From the data below, retype exactly the lines starting with the one that contains "hfov_deg: 19.5" and ending with the one that contains "exposure_s: 1/98", both included.
== DATA PROVIDED ==
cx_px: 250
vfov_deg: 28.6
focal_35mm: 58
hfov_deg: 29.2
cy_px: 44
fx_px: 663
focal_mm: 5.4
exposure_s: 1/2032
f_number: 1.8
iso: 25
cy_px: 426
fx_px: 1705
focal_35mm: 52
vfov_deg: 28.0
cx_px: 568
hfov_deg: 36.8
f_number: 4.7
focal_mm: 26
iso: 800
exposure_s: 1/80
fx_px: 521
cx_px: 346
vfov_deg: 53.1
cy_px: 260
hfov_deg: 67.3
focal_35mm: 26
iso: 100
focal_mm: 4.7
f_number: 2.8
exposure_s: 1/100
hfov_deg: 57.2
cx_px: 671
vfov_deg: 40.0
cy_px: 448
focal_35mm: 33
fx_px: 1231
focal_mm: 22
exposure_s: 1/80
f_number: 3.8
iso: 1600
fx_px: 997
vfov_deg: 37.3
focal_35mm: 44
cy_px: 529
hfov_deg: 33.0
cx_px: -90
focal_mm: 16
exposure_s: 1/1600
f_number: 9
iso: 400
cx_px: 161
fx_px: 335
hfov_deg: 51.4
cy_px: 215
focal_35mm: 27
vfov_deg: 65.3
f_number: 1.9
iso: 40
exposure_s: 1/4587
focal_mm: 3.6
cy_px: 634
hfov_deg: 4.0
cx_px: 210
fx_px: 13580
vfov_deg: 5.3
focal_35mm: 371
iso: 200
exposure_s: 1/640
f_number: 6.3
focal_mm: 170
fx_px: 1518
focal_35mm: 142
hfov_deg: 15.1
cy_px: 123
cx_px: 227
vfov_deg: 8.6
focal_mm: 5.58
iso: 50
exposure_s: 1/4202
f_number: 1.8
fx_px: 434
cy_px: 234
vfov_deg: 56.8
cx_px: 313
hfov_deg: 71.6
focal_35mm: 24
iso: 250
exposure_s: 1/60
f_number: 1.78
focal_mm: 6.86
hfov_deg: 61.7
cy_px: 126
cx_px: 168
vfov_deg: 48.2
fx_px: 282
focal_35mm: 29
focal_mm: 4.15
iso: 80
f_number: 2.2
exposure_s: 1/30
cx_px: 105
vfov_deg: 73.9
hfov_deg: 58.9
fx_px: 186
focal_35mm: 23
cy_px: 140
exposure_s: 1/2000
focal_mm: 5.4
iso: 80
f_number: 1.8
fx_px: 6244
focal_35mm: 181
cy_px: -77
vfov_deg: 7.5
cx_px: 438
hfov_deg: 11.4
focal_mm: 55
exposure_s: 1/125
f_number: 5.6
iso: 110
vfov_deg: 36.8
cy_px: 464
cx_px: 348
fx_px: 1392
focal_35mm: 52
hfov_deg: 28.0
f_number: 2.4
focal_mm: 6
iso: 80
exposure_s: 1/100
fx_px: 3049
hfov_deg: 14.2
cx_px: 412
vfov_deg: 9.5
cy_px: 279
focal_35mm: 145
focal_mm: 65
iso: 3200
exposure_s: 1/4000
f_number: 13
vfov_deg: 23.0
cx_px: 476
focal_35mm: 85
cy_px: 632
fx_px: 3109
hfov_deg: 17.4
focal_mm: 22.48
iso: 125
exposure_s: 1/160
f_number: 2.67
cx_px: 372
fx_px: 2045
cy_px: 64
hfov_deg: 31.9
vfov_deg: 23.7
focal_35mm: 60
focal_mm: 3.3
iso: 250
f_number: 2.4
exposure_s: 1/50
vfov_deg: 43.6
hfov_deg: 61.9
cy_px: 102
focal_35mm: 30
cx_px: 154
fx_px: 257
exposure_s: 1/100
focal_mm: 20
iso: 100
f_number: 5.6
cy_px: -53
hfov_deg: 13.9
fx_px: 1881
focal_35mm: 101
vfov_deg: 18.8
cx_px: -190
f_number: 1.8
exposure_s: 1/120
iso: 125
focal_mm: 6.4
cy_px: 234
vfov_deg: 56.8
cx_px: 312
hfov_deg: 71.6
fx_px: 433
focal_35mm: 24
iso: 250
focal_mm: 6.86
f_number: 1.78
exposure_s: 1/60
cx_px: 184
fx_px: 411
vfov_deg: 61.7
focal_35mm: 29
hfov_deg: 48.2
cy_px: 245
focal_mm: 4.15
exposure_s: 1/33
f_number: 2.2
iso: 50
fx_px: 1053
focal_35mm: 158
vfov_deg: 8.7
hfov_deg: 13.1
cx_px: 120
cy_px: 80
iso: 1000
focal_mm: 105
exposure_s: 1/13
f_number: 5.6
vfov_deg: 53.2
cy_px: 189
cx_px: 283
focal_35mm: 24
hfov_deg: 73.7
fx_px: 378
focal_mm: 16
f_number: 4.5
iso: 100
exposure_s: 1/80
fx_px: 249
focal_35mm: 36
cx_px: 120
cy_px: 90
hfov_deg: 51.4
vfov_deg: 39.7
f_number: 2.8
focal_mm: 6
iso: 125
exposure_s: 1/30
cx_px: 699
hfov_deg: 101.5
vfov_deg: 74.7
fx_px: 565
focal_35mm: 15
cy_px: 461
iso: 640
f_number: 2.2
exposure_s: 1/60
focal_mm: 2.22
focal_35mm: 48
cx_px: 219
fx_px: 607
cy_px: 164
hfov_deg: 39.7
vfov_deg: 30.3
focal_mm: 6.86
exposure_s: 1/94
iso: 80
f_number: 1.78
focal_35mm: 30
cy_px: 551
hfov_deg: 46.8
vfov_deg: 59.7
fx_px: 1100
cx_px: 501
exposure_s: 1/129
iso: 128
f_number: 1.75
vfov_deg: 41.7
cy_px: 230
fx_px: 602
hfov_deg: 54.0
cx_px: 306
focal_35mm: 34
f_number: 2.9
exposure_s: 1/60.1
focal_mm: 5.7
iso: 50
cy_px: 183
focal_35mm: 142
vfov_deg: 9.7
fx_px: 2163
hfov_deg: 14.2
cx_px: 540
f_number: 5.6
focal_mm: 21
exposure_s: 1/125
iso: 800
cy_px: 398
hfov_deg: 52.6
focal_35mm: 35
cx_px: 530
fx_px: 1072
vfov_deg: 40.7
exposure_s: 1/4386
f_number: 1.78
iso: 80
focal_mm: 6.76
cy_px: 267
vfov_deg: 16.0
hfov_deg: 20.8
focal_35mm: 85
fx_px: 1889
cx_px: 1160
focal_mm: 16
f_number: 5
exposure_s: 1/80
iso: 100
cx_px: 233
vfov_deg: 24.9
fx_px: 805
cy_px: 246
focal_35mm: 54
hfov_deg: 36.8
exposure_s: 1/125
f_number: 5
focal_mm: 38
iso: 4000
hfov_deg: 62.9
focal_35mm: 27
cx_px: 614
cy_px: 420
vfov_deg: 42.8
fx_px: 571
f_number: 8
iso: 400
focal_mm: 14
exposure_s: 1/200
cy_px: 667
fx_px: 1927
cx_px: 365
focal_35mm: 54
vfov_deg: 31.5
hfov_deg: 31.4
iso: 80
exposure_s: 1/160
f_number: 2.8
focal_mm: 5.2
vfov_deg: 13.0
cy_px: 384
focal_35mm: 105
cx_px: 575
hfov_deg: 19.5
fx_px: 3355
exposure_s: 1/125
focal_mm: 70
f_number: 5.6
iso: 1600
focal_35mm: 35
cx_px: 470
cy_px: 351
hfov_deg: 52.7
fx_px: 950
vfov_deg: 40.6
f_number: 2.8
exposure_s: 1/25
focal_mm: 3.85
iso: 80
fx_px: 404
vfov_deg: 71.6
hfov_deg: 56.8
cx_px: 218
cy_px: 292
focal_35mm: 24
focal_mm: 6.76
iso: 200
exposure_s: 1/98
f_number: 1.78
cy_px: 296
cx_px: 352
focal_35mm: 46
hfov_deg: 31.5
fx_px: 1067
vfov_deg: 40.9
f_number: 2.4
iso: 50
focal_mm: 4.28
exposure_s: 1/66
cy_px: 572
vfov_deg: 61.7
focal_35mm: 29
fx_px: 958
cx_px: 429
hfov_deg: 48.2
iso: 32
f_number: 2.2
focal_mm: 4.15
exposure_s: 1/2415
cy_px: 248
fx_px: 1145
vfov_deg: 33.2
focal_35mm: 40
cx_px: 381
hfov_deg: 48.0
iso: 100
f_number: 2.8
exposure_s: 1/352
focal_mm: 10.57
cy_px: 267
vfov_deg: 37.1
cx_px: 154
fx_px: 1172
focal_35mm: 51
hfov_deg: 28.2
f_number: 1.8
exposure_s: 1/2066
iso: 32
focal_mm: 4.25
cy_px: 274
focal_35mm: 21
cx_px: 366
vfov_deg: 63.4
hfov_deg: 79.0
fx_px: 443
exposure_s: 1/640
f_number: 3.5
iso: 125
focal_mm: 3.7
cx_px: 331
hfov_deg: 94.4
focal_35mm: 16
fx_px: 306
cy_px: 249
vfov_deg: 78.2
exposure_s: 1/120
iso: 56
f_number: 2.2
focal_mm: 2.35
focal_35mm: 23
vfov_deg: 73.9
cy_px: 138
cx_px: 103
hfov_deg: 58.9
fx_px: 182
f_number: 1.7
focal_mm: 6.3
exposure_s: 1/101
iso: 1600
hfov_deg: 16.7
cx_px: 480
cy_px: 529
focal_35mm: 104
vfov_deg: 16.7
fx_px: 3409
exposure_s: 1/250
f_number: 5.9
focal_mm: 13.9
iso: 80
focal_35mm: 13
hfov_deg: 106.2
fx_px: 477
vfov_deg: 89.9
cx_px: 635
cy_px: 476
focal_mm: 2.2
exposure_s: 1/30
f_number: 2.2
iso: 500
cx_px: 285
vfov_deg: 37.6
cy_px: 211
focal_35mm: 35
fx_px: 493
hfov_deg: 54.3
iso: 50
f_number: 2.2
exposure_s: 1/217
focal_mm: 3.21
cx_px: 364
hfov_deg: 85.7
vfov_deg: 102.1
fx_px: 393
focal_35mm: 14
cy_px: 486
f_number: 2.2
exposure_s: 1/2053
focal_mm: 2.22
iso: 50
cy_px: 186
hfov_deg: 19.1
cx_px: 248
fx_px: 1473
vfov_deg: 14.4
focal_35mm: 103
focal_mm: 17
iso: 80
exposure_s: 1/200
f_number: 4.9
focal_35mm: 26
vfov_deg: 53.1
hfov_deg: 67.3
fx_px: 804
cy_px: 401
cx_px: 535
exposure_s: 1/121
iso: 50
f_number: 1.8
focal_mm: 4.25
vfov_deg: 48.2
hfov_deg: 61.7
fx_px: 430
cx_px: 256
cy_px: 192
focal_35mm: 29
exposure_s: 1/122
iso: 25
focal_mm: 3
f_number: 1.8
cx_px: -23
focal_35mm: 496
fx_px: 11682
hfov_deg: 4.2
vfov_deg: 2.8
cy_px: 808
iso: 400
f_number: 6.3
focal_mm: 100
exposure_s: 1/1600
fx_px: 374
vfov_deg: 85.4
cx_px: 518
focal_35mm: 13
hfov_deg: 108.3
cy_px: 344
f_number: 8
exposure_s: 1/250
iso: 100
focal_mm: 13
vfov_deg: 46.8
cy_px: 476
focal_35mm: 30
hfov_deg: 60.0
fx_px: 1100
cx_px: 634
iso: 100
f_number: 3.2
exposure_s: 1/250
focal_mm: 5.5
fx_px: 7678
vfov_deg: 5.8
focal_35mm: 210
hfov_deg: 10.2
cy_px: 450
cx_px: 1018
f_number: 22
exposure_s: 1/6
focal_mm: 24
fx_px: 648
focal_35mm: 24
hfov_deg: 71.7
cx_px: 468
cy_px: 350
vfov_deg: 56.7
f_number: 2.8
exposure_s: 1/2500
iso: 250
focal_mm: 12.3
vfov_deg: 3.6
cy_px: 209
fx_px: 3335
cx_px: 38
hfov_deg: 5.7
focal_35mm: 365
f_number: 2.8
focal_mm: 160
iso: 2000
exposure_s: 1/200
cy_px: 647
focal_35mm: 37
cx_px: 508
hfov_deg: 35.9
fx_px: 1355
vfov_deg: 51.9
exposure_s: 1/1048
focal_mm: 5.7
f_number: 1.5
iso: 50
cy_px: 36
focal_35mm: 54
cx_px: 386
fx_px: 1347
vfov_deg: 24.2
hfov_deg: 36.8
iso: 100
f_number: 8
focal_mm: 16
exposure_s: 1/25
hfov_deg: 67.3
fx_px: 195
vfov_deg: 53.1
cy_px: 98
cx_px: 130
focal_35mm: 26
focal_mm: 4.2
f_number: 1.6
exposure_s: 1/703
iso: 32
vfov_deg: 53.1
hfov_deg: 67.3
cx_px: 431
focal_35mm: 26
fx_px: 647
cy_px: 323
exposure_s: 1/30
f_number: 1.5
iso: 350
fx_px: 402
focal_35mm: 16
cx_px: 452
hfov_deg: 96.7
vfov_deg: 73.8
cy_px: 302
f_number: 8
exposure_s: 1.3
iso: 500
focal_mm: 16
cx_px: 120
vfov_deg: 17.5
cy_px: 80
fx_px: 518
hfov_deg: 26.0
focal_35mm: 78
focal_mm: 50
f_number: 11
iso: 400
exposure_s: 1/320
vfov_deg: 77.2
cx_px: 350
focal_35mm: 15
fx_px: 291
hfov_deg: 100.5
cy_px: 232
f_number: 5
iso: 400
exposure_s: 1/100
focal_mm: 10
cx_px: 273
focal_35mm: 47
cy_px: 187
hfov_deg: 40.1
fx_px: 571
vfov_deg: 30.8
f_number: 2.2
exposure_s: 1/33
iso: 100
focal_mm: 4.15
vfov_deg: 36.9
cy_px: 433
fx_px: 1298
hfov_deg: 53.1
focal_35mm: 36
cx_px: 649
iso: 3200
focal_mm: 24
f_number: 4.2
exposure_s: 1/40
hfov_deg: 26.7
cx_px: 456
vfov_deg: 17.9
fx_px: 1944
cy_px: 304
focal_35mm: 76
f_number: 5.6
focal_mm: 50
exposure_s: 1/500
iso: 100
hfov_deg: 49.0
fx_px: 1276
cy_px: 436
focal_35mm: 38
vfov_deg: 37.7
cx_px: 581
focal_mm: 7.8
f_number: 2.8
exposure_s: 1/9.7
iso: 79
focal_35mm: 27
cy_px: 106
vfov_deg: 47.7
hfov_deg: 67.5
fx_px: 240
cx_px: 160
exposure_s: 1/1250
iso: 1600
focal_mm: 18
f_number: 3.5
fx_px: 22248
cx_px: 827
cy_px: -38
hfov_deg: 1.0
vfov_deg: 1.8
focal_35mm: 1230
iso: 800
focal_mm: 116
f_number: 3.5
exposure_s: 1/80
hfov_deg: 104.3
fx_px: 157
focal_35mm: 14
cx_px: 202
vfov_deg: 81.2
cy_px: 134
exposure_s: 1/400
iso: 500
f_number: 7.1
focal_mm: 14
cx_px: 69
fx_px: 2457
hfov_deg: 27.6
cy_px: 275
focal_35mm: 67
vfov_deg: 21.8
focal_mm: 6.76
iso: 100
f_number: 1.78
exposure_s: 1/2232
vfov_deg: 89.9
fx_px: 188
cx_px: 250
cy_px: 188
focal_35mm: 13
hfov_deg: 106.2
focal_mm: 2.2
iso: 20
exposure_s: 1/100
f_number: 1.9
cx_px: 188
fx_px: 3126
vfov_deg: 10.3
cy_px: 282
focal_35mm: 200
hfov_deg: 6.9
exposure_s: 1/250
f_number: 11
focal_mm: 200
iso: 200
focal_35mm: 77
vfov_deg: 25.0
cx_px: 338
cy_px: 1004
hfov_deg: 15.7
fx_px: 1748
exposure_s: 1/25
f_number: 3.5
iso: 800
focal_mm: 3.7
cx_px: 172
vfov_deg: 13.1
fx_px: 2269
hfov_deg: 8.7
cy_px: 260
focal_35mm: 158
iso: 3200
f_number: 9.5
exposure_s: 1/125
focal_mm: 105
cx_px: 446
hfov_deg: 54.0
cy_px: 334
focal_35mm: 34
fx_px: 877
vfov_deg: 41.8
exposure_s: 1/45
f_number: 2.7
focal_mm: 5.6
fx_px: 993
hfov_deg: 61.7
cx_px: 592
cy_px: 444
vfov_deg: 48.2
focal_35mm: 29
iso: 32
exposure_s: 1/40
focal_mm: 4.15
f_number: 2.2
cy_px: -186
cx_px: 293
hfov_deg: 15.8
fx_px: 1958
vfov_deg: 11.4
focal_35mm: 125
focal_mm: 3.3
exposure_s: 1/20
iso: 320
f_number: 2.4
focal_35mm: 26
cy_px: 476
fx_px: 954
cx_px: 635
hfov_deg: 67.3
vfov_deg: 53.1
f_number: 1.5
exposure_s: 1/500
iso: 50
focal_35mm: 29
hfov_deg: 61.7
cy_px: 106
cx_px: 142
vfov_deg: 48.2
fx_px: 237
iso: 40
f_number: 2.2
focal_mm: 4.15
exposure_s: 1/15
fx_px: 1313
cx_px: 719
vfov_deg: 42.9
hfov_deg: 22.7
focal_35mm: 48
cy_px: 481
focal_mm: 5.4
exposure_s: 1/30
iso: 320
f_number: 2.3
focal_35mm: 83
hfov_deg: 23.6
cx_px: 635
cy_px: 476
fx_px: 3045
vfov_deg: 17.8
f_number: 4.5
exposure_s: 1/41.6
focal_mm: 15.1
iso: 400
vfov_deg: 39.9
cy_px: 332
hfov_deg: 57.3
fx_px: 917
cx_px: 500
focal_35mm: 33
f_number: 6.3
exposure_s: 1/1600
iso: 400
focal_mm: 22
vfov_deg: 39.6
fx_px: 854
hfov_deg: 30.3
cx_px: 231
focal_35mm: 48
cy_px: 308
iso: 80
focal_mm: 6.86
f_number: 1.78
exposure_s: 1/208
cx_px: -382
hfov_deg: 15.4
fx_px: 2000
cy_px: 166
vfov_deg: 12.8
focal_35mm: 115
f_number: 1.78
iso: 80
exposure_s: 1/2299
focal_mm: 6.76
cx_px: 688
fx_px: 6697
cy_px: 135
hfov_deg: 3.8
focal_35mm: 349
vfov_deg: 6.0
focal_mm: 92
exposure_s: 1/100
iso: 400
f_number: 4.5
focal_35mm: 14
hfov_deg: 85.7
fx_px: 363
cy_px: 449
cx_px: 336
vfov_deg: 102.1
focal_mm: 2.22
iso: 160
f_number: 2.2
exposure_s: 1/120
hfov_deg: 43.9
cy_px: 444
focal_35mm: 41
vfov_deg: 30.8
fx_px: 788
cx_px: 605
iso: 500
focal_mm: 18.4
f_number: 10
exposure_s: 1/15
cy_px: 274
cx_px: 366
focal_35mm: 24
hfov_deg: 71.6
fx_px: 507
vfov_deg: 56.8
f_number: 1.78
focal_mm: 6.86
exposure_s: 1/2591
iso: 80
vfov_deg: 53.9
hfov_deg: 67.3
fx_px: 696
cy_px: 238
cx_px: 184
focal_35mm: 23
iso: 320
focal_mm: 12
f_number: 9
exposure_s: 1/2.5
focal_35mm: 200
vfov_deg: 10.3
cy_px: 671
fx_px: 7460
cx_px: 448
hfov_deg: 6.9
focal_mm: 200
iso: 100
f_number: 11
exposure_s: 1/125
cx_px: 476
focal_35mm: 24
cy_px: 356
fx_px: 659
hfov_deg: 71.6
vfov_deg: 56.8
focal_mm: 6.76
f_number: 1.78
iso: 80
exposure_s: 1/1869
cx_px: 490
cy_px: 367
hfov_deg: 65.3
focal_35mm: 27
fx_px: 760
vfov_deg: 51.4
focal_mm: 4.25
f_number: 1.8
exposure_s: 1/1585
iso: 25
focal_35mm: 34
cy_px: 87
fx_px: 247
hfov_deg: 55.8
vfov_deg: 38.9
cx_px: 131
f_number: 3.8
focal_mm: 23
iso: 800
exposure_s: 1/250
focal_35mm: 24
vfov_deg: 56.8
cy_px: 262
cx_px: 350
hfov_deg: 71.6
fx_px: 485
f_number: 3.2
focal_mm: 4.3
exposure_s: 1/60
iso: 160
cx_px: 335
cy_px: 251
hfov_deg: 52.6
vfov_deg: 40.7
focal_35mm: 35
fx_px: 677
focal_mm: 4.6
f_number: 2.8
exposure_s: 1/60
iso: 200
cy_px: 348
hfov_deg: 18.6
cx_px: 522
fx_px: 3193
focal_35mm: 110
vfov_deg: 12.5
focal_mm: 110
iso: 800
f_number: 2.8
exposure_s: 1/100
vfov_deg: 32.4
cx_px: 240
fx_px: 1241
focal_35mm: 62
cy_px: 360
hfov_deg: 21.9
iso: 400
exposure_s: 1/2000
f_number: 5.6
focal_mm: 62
===
→ **EXERCISE SOLUTION**:
hfov_deg: 19.5
fx_px: 3355
exposure_s: 1/125
focal_mm: 70
f_number: 5.6
iso: 1600
focal_35mm: 35
cx_px: 470
cy_px: 351
hfov_deg: 52.7
fx_px: 950
vfov_deg: 40.6
f_number: 2.8
exposure_s: 1/25
focal_mm: 3.85
iso: 80
fx_px: 404
vfov_deg: 71.6
hfov_deg: 56.8
cx_px: 218
cy_px: 292
focal_35mm: 24
focal_mm: 6.76
iso: 200
exposure_s: 1/98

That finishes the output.